The preparation of Chinese New Year can take as long as one month before starting the new festivities. The 20th of the Twelfth Moon is usually set aside for the annual housecleaning, or the “sweeping of the grounds”. Every corner of the house must be swept and cleaned in preparation for the new year.

Spring Couplets written in black ink on large vertical scrolls of red paper, are put on the walls or on the sides of the gate-ways. These couplets, short poems written in Classical Chinese, are expressions of good wishes for the family in the coming year.

In addition, symbolic flowers and fruits are used to decorate the house, and colorful pictures are placed on the walls. Some people give their homes, doors and window-panes a new coat of red paint. Purchasing new clothing, shoes and receiving a hair-cut also symbolize a fresh start.

After the house been cleaned it is time to bid farewell to the Kitchen God. In traditional China, the Kitchen God is regarded as the guardian of the family hearth. He is identified as the inventor of fire, which is necessary for cooking and is also the censor of household morals. By tradition, the Kitchen God left the house on the 23rd of the last month to report to heaven on the behavior of the family. At this time, the family did everything possible to obtain a favorable report from the Kitchen God.
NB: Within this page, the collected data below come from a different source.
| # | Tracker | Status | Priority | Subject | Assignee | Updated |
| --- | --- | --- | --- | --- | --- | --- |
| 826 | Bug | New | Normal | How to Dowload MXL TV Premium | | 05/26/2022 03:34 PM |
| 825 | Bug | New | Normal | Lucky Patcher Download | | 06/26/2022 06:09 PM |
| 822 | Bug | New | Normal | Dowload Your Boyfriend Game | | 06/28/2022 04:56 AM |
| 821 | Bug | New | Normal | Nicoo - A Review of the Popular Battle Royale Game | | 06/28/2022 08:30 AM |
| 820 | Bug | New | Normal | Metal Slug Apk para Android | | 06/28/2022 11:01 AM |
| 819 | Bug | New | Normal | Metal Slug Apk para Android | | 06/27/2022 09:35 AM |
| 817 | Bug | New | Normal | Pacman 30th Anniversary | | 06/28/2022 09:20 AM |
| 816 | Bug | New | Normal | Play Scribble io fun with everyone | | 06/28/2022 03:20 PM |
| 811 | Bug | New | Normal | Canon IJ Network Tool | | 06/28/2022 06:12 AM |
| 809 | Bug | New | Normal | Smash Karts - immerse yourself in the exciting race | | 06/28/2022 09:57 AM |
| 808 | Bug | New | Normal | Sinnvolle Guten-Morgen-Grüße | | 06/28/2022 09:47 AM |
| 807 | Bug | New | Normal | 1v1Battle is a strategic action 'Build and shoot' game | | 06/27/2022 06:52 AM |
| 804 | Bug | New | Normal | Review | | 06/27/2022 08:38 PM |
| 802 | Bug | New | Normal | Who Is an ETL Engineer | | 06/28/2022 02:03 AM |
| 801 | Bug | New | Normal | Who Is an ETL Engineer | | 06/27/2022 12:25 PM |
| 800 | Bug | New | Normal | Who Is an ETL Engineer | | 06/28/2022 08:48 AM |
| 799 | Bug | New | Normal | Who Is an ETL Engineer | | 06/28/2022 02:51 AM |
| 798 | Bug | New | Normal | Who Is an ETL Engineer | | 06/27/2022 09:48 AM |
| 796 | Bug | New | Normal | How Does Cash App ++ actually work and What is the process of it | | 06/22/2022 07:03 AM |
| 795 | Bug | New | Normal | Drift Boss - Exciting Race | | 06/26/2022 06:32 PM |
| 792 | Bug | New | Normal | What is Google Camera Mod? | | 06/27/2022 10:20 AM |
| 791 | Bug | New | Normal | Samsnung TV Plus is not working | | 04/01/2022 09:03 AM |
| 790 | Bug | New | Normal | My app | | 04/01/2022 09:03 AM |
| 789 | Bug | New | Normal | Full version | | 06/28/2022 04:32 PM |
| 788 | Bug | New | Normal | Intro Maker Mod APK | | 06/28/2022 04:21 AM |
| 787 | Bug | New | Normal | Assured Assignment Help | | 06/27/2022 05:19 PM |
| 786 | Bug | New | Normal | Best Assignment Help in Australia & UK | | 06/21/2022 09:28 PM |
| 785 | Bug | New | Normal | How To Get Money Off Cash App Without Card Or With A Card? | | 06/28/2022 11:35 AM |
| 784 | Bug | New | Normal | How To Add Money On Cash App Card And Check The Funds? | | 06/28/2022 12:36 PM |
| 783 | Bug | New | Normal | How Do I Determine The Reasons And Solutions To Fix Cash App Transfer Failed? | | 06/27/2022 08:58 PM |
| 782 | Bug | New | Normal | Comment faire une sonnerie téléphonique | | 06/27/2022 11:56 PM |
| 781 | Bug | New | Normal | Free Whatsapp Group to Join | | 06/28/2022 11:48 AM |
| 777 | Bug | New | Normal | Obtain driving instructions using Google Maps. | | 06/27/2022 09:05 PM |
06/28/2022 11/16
On the evening of the 23rd, the family would give the Kitchen God a ritualistic farewell dinner with sweet foods and honey. Some said this was a bribe, others said it sealed his mouth from saying bad thins.

Free from the every-watchful eyes of the Kitchen God, who was supposed to return on the first day of the New Year, the family now can prepare for the upcoming celebrations. In old China, stores closed shop on the last two or three days of the year and remained closed for the first week of the New Year. Consequently, families are busy in the last week of the old year stocking up on foods and gifts.
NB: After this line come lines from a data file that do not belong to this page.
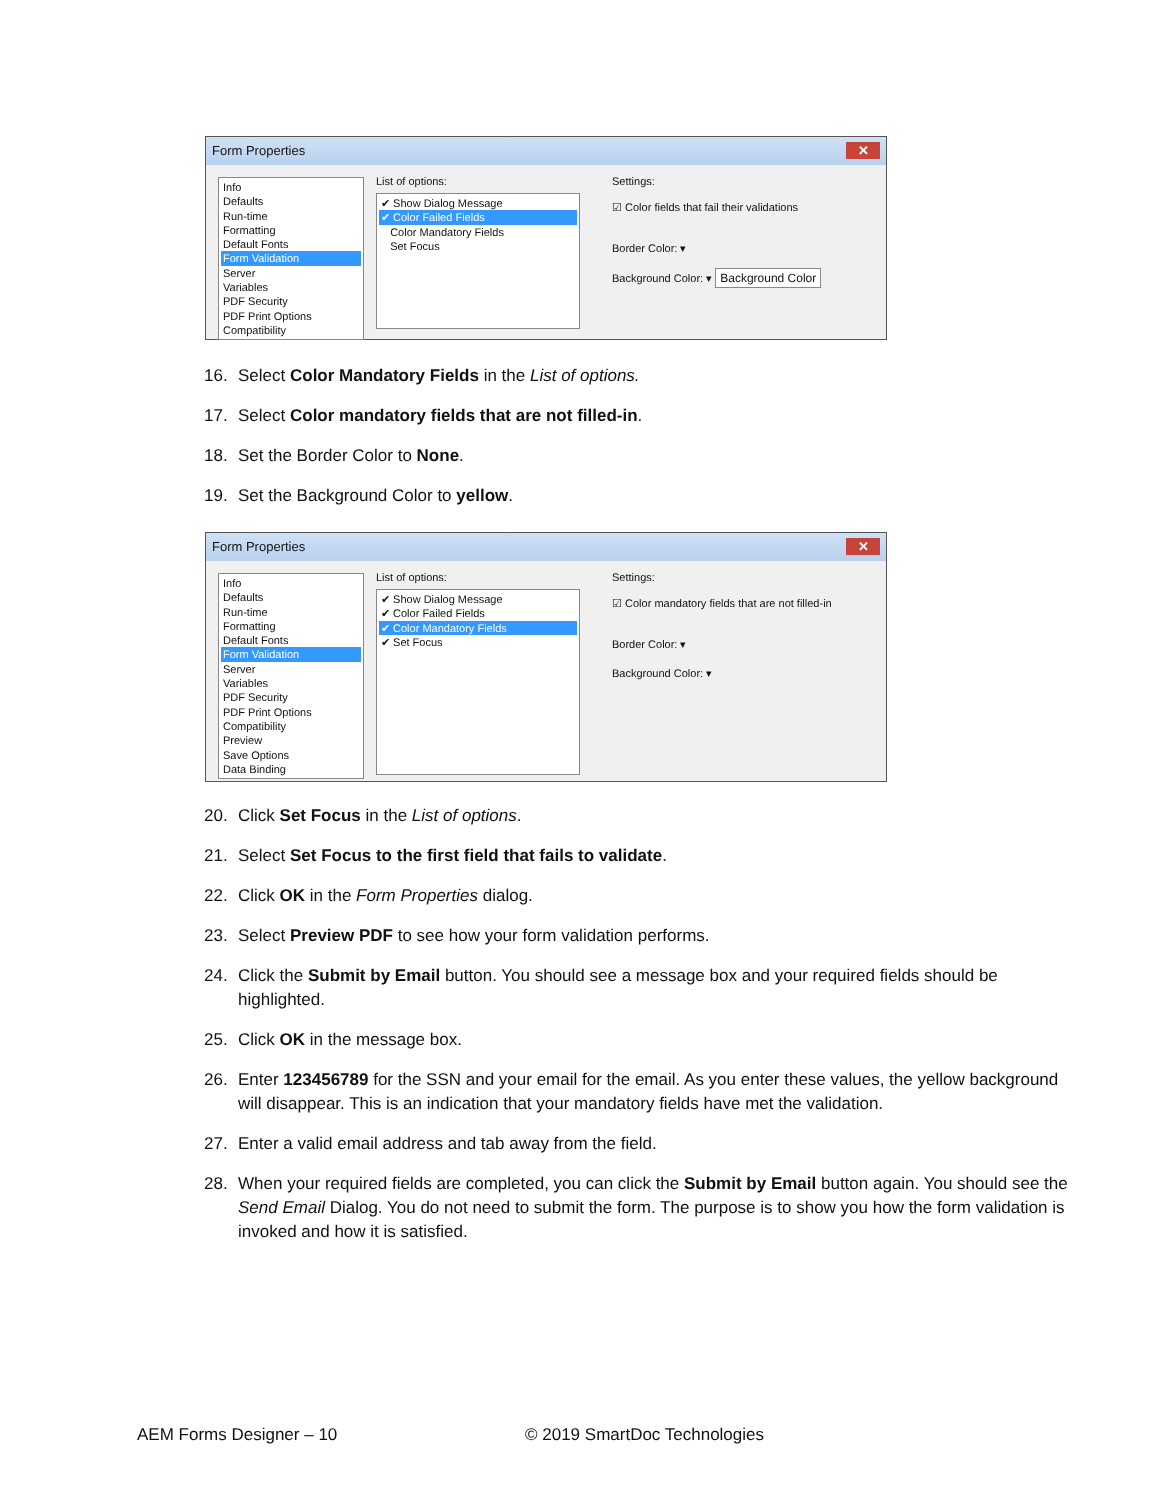Form Properties
✕
Info
Defaults
Run-time
Formatting
Default Fonts
Form Validation
Server
Variables
PDF Security
PDF Print Options
Compatibility
List of options:
✔ Show Dialog Message
✔ Color Failed Fields
Color Mandatory Fields
Set Focus
Settings:
☑ Color fields that fail their validations
Border Color: ▾
Background Color: ▾ Background Color
16. Select Color Mandatory Fields in the List of options.
17. Select Color mandatory fields that are not filled-in.
18. Set the Border Color to None.
19. Set the Background Color to yellow.
Form Properties
✕
Info
Defaults
Run-time
Formatting
Default Fonts
Form Validation
Server
Variables
PDF Security
PDF Print Options
Compatibility
Preview
Save Options
Data Binding
List of options:
✔ Show Dialog Message
✔ Color Failed Fields
✔ Color Mandatory Fields
✔ Set Focus
Settings:
☑ Color mandatory fields that are not filled-in
Border Color: ▾
Background Color: ▾
20. Click Set Focus in the List of options.
21. Select Set Focus to the first field that fails to validate.
22. Click OK in the Form Properties dialog.
23. Select Preview PDF to see how your form validation performs.
24. Click the Submit by Email button. You should see a message box and your required fields should be highlighted.
25. Click OK in the message box.
26. Enter 123456789 for the SSN and your email for the email. As you enter these values, the yellow background will disappear. This is an indication that your mandatory fields have met the validation.
27. Enter a valid email address and tab away from the field.
28. When your required fields are completed, you can click the Submit by Email button again. You should see the Send Email Dialog. You do not need to submit the form. The purpose is to show you how the form validation is invoked and how it is satisfied.
AEM Forms Designer – 10 © 2019 SmartDoc Technologies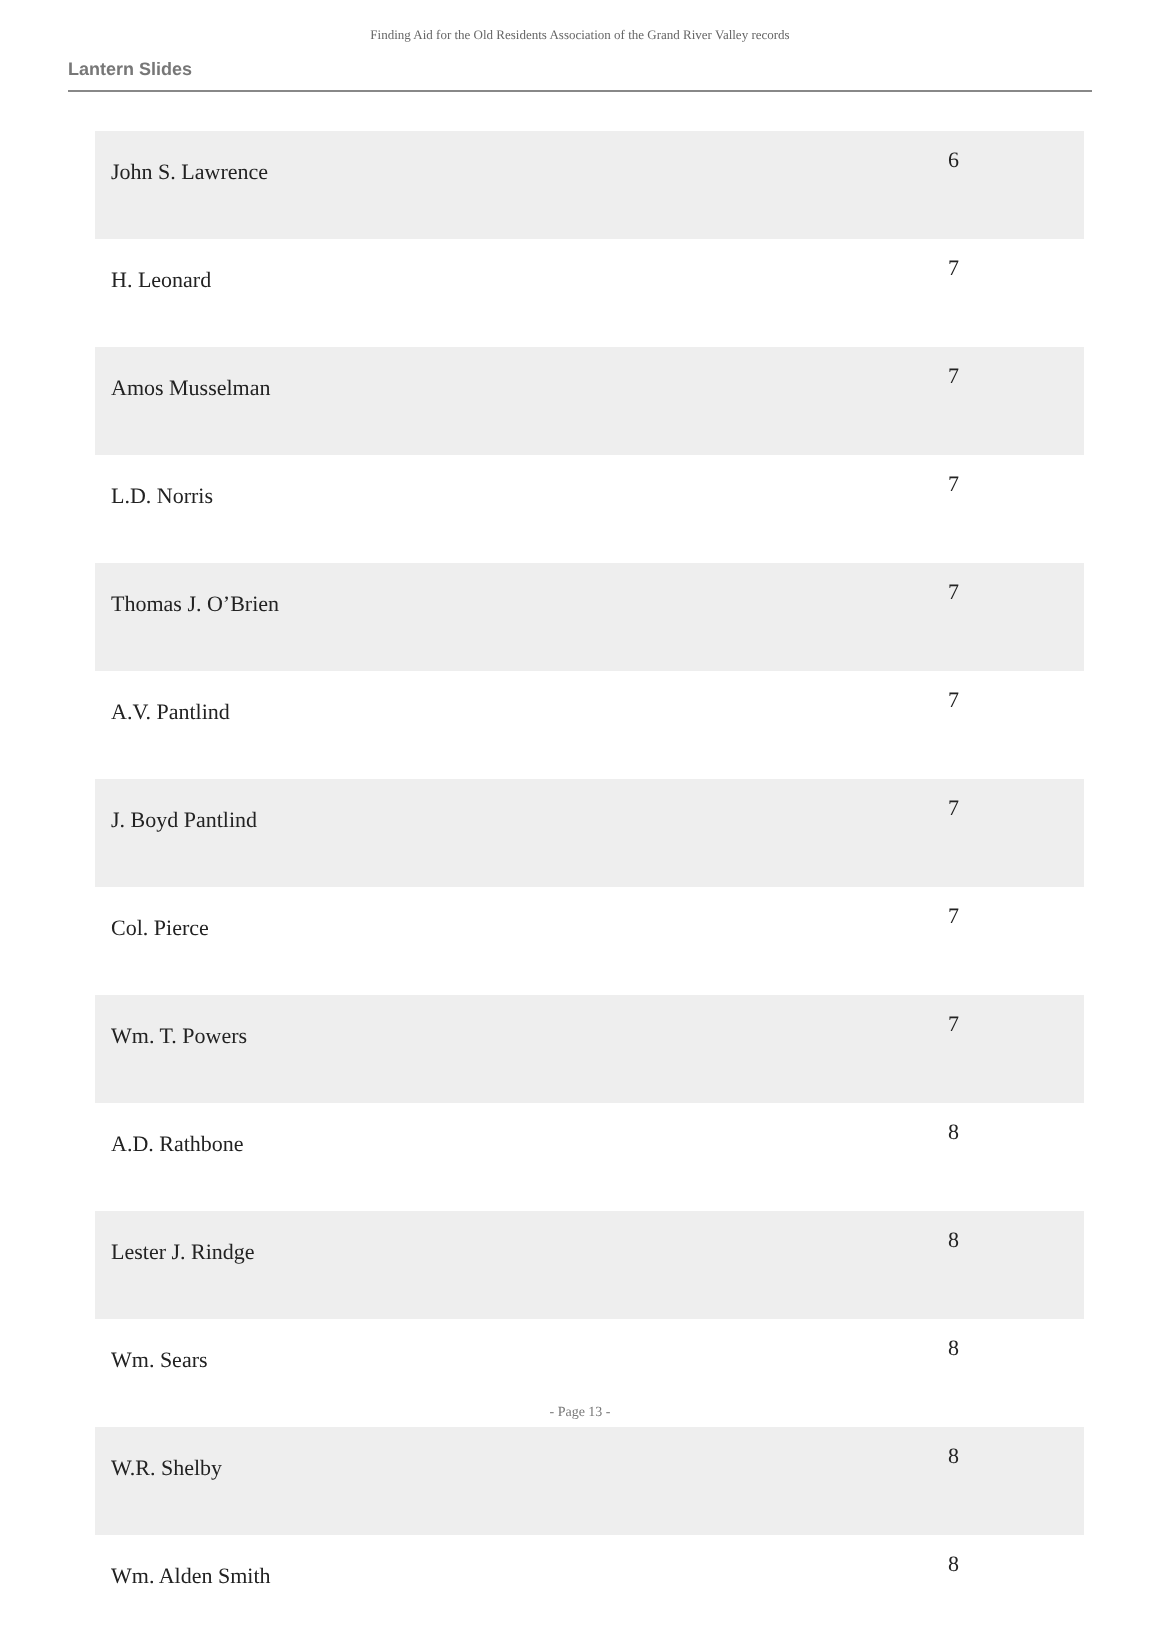Finding Aid for the Old Residents Association of the Grand River Valley records
Lantern Slides
| John S. Lawrence | 6 |
| H. Leonard | 7 |
| Amos Musselman | 7 |
| L.D. Norris | 7 |
| Thomas J. O’Brien | 7 |
| A.V. Pantlind | 7 |
| J. Boyd Pantlind | 7 |
| Col. Pierce | 7 |
| Wm. T. Powers | 7 |
| A.D. Rathbone | 8 |
| Lester J. Rindge | 8 |
| Wm. Sears | 8 |
| W.R. Shelby | 8 |
| Wm. Alden Smith | 8 |
- Page 13 -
On the last day of the old year, everyone is busy either in preparing food for the next two days, or in going to the barbers and getting tidied up for the New Year’s Day. The night before the Chinese New Year if you take a bath in pomelo leaves, some say that you will be healthy for the rest of the year. Tradition stipulated that all food be pre-pared before the New Year’s Day, so that all sharp instruments, such as knives and scissors, could be put away to avoid cutting the “luck” of the New Year. The kitchen and well are not to be disturbed on the first day of the Year.

The New Year’s Eve and New Year’s Day celebrations are strickly family affairs. All members of the family sould gather for the important family meal on the evening of the New year’s Eve. Even if a family member could not attend, an empty seat would be kept to symbolize that person’s presence at the banquet. At midnight following the banquet, the younger members of the family would bow and pay their respects to their parents and elders.